[Task statement] Look below for the line that has "regular security assessment". Set down the lines from there through the line that has "same rules. There", exactly as written.

[Supplied records]

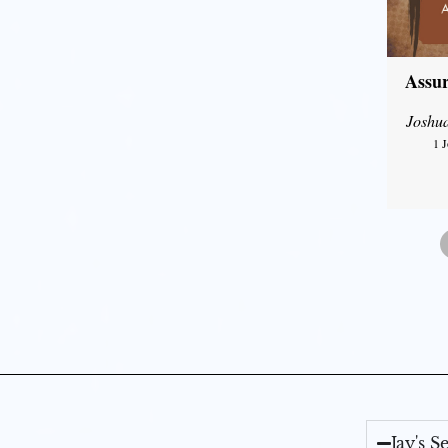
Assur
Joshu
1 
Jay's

==

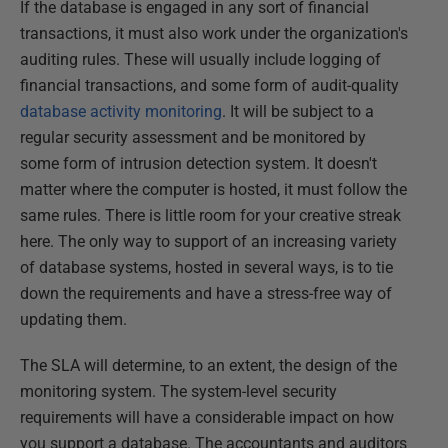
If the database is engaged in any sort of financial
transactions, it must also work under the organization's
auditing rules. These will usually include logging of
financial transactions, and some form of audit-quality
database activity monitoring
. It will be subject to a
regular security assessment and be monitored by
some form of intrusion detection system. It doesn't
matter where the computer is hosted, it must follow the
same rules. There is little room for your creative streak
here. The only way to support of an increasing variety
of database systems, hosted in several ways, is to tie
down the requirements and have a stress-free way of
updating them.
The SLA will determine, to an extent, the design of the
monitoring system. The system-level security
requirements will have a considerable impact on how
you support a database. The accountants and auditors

[Response to the task]
regular security assessment and be monitored by
some form of intrusion detection system. It doesn't
matter where the computer is hosted, it must follow the
same rules. There is little room for your creative streak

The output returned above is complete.